FCIL Newsletter

Volume 20, No. 1
October 2005


New Member Profiles
Submitted by Mary Rumsey

Note: To help introduce newer FCIL-SIS members to the SIS, the Newsletter will run occasional profiles. If you would like to submit a profile of a new FCIL librarian, please contact editor Amy Burchfield at aeb48@law.georgetown.edu

NEW MEMBER PROFILE: BARBARA H. BEAN

Barbara Bean's first library job is the one she started in summer 2004--as Reference Librarian, Michigan State University College of Law, with responsibility for FCIL work.

Like many of us, she took an indirect route to law librarianship. After Vassar College and law school at Georgetown, she practiced as a corporate lawyer in New York and L.A., specializing in large bank financing transactions, both domestic and international. When she eventually left practice to stay home with two young children, she fell into the perfect part-time job: working as American counsel to the New York office of a large Netherlands law firm. In 1995, her family moved to Moscow, where they stayed for seven years. (While in Moscow, she acquired what she modestly describes as "workable Russian.") On her return, she went to library school at SUNY-Albany, and from there to Michigan State.

Barbara reports that she's "definitely learning on the job." She adds, "as a newcomer, I have taken advantage of the many excellent research guides in the field prepared by my more experienced colleagues. I hope to be able to develop and contribute some guides myself." Given what she has accomplished so far, this seems likely. Already, Barbara has put together a collection of resources for student projects on international environmental law, and developed the international law component of an advanced legal research course. She also has responsibility for a long-term empirical research project, and supervises many student researchers.

So far, Barbara agrees with a colleague who says librarianship must be the best job in the world. "If curiosity is an essential part of your nature, you will never be bored."

While she hasn't found anything to dislike about her job yet, she finds treaty research the hardest aspect, citing "the confusingly named treaty collections (with many similar acronyms - TIAS, CTIA), the long delay in official treaty publication, the practice of assigning 'temporary' numbers all contribute to a confusing system." Um--yes.

Barbara's hobbies include water sports, travel, hand bells, and reading. She gravitates to books set in remote locales. "Right now I am reading At the Tomb of the Inflatable Pig: Travels Through Paraguay, having just finished Simon Winchester's Korea." Welcome, Barbara!

NEW MEMBER PROFILE: SERGIO STONE

Sergio Stone is the new Foreign, Comparative & International Law Librarian at the Westminster Law Library at the University of Denver (DU); but he's not new to that library.
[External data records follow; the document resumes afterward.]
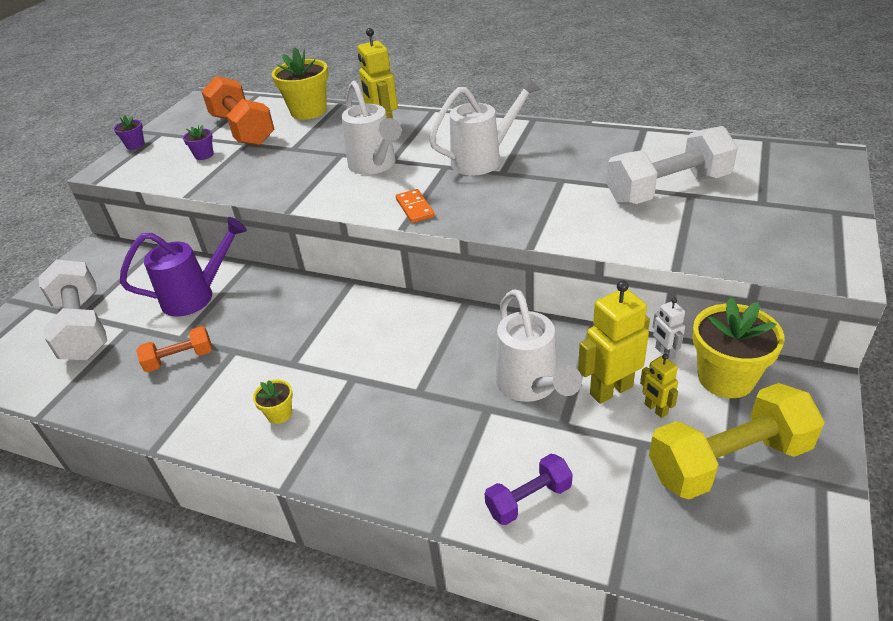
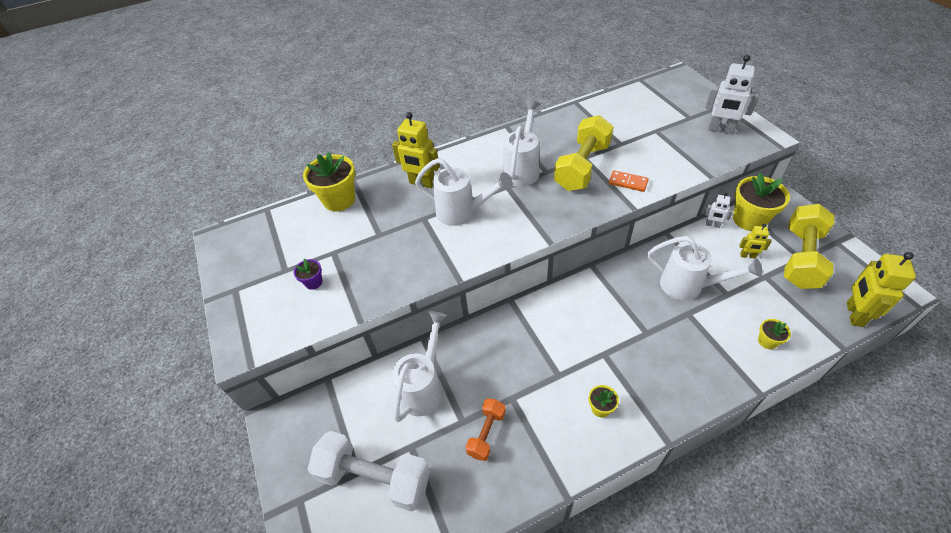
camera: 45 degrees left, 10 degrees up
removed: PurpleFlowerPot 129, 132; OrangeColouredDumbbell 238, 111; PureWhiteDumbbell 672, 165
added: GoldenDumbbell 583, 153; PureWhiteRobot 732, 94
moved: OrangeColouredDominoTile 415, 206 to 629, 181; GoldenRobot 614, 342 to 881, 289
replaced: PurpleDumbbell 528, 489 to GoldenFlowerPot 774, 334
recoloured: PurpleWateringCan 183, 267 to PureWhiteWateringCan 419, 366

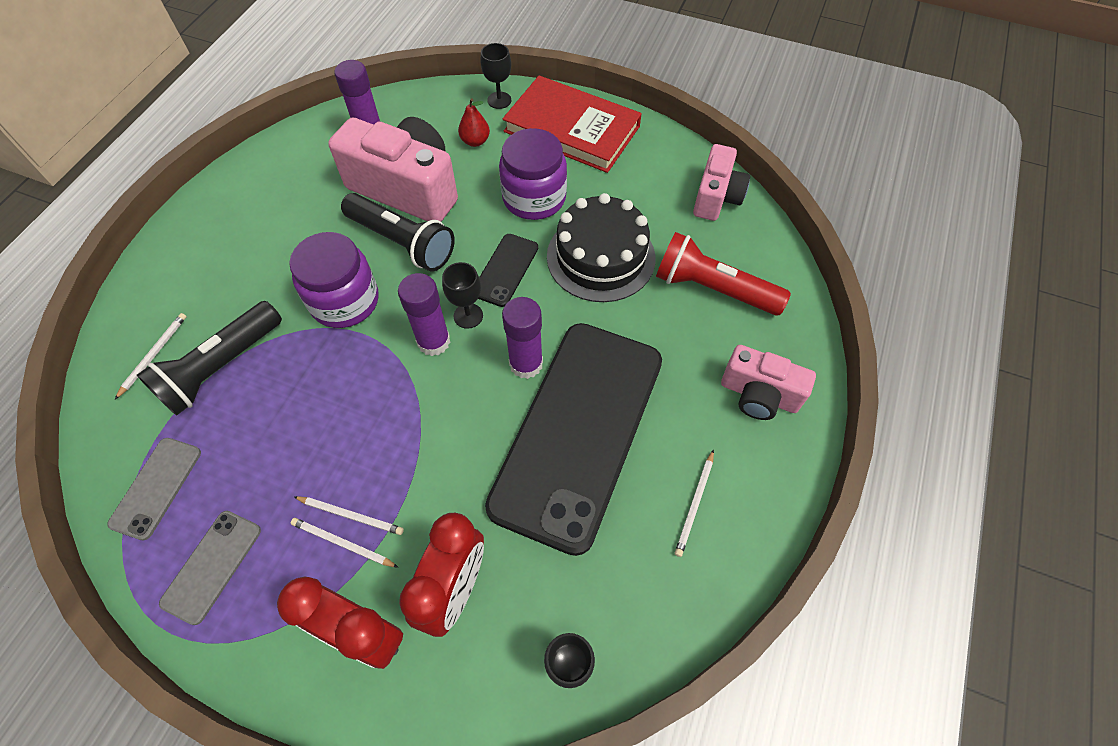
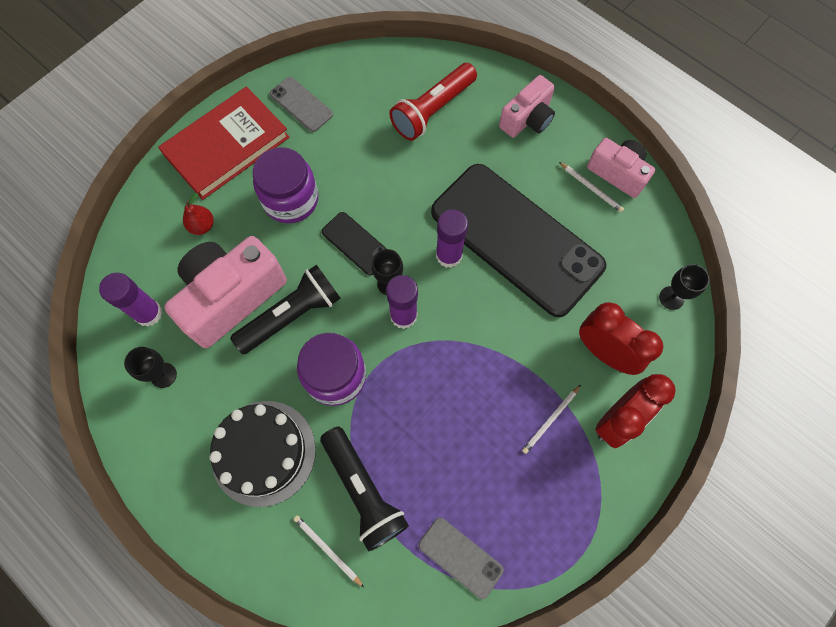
camera: 70 degrees left, 10 degrees up
removed: PureWhiteWoodenPencil 349, 515
moved: GreyPhone 210, 568 to 301, 104; JetBlackGoblet 495, 76 to 150, 367; JetBlackLayerCake 601, 247 to 262, 454; RosyCamera 721, 182 to 621, 168

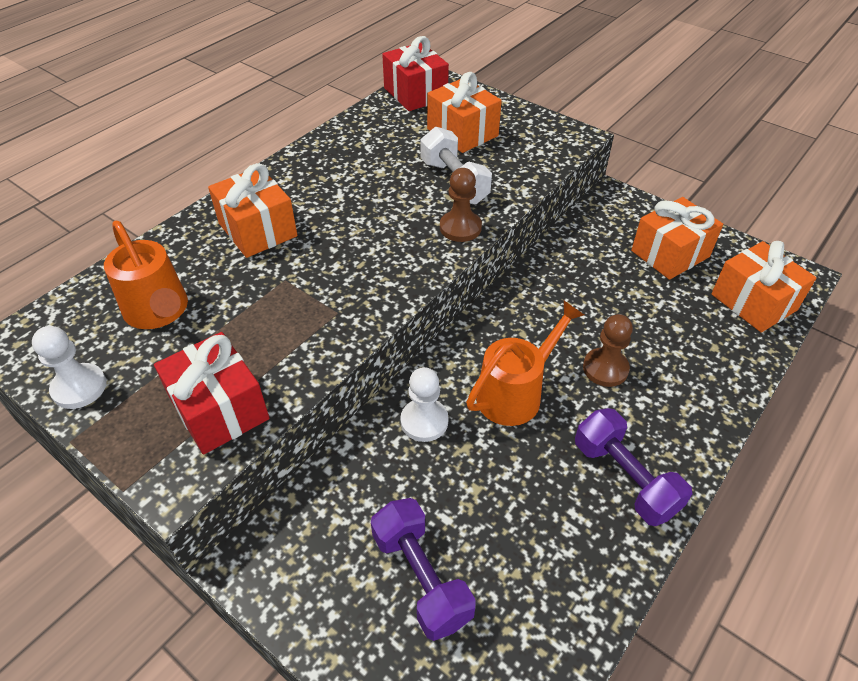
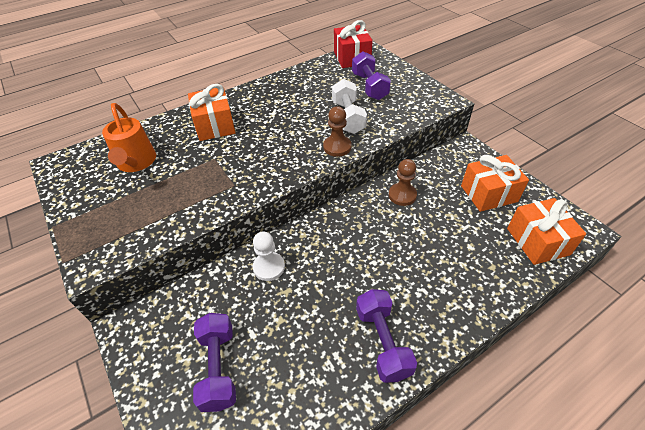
camera: 20 degrees right, 0 degrees up
removed: PureWhiteGamePawn 69, 367; ScarletGift 211, 393; OrangeColouredWateringCan 525, 363
moved: RussetGamePawn 608, 350 to 403, 182
replaced: OrangeColouredGift 464, 112 to PurpleDumbbell 371, 75

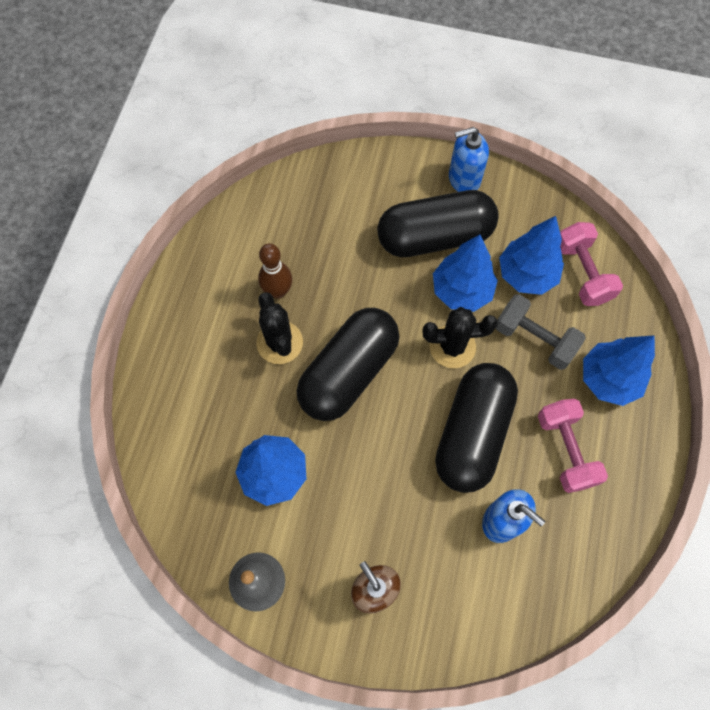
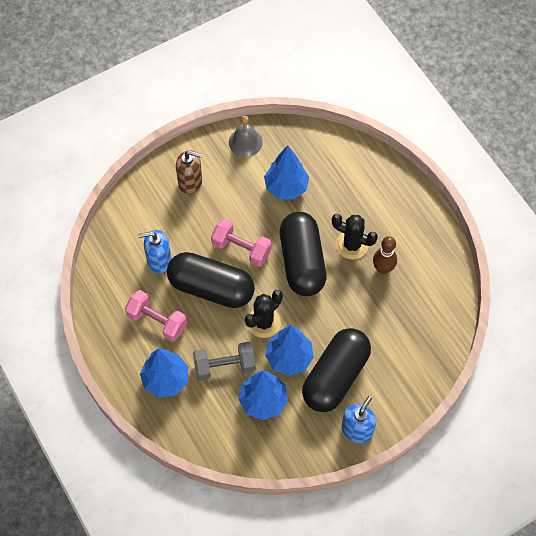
camera: 135 degrees right, 5 degrees down
moved: RosyDumbbell 591, 264 to 241, 242
turned: JetBlackPillShape 476, 428 = 211, 280 45 degrees counterclockwise

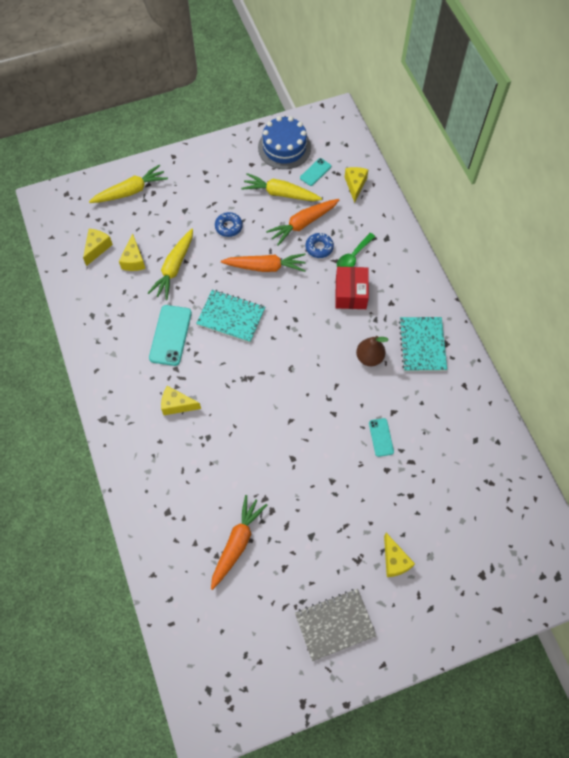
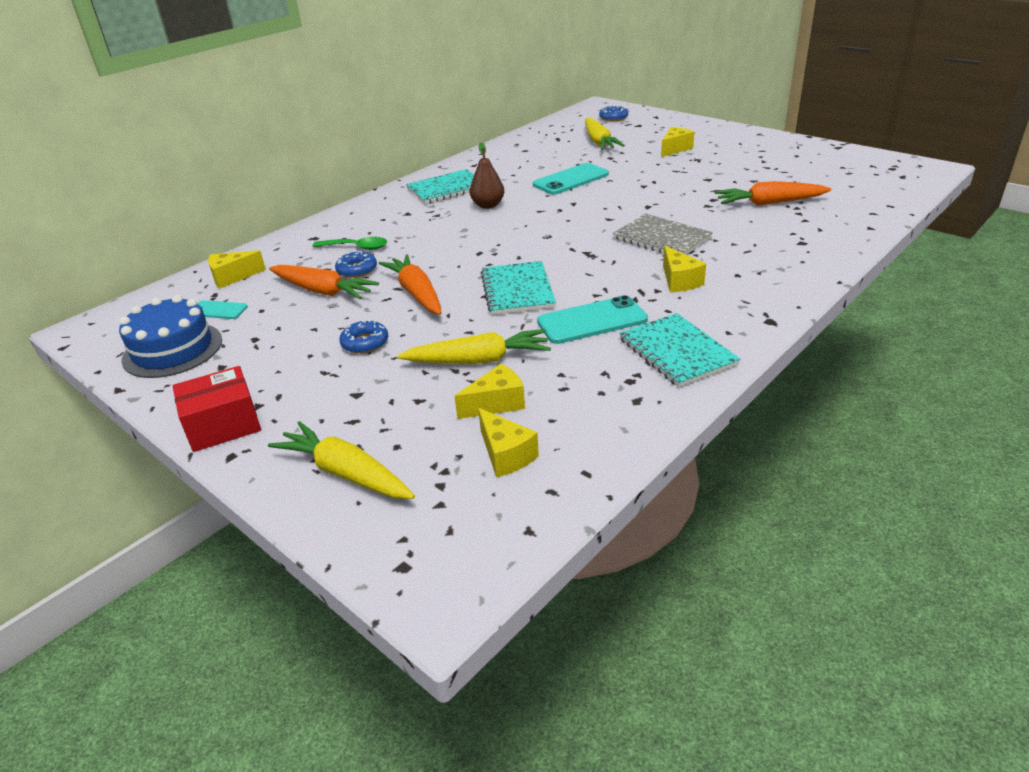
camera: 115 degrees left, 30 degrees down
added: CobaltDoughnut 613, 113; TurquoiseNotebook 680, 350
moved: GoldenCarrot 281, 187 to 605, 133; GreyNotebook 336, 625 to 663, 234; ScarletBox 352, 288 to 217, 409
turned: GoldenCheeseWedge 98, 247 = 508, 443 120 degrees counterclockwise
resized: TurquoisePhone 381, 437 = 571, 179 x1.76

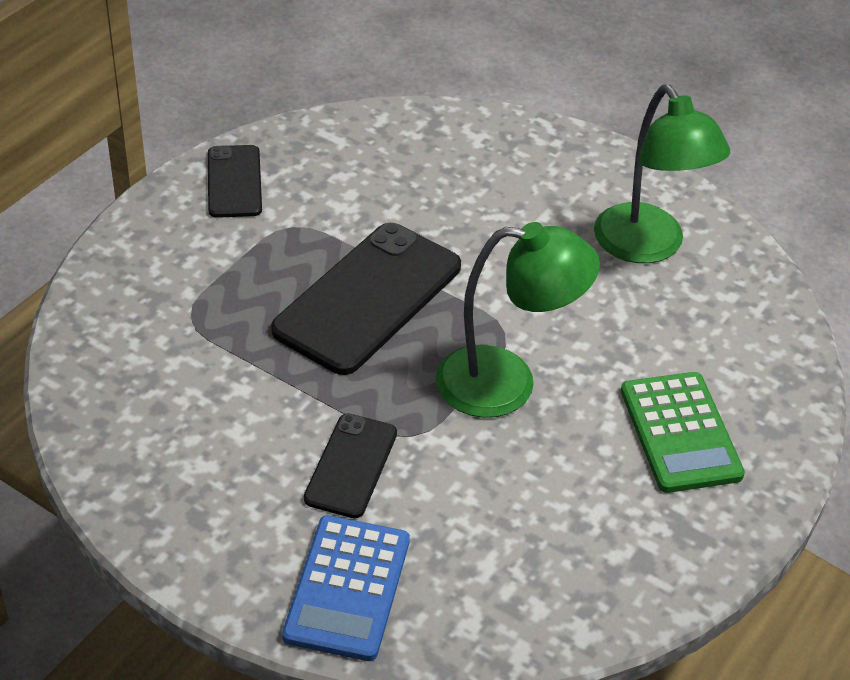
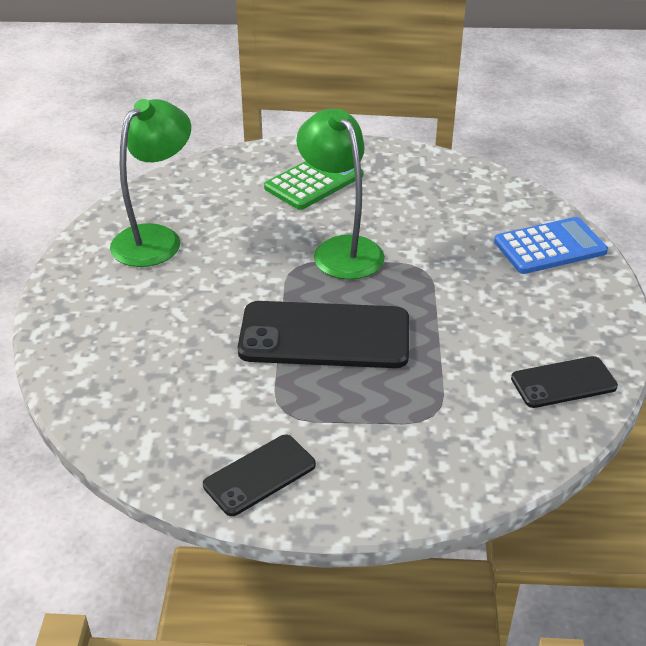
camera: 120 degrees left, 5 degrees down
moved: JetBlackPhone 350, 465 to 564, 382

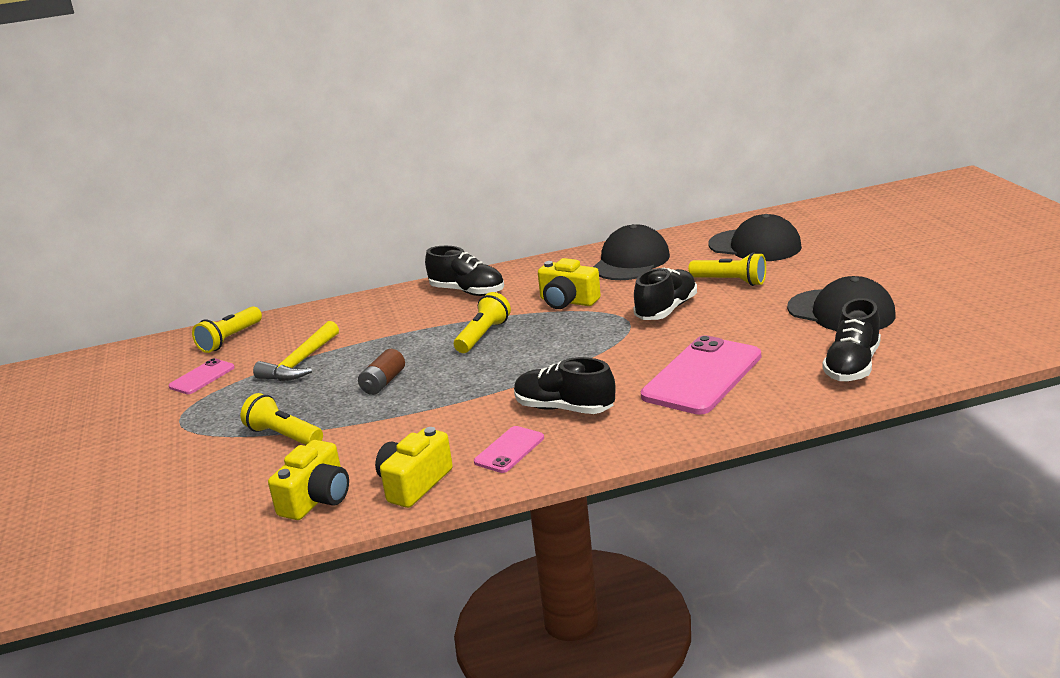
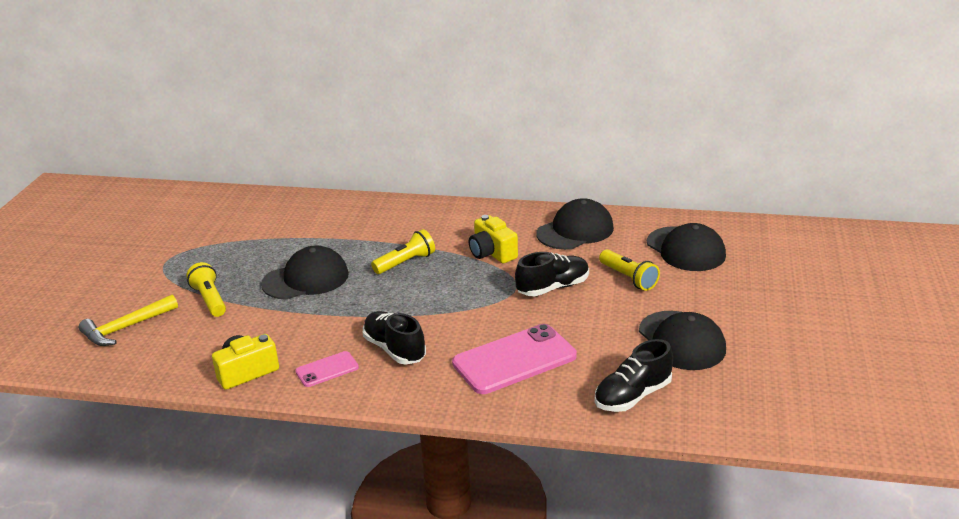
camera: 25 degrees right, 5 degrees up
removed: RosyPhone 202, 376; GoldenFlashlight 227, 329; GoldenCamera 308, 480; JetBlackLaceUpShoe 464, 271
moved: GoldenCarpenter'sHammer 296, 351 to 128, 320
replaced: RussetBattery 381, 372 to JetBlackPeakedCap 305, 272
He came up through the ranks as an Acquisitions Assistant, then as a Reference Librarian, and became the FCIL librarian in July 2005. This progression gave him a chance to learn from his predecessor, Martha Keister, before she retired.

Sergio was born in Chile, though he's a naturalized U.S. citizen. He's fluent in spoken and written Spanish, and reads both French and Portuguese. His college degree, from Carleton College, is in political science; his J.D. is from New York University. Sergio got his MLIS in library science closer to home, at DU.

Sergio's duties include doing reference work and collection development, supporting faculty research, teaching, maintaining internet links, and preparing research handouts. The Westminster Library's collection supports a large LLM program on International Environmental and Natural Resources Law--something to remember if you find yourself in need of a rare source!

At DU, the library and its staff serve students, professors, local attorneys, and the occasional pro se patron. Sergio lists collection development as one of the best parts of his job. He also enjoys "working with a great staff of reference librarians." The worst aspect of his job is the evening shifts (until 9:00 p.m. on weeknights, ouch).

When not at work, Sergio most enjoys spending time with his wife and two children, ages 3 and 8.

He notes that he "enjoyed meeting FCIL colleagues at the AALL convention in San Antonio." Keep an eye out for Sergio in St. Louis next year!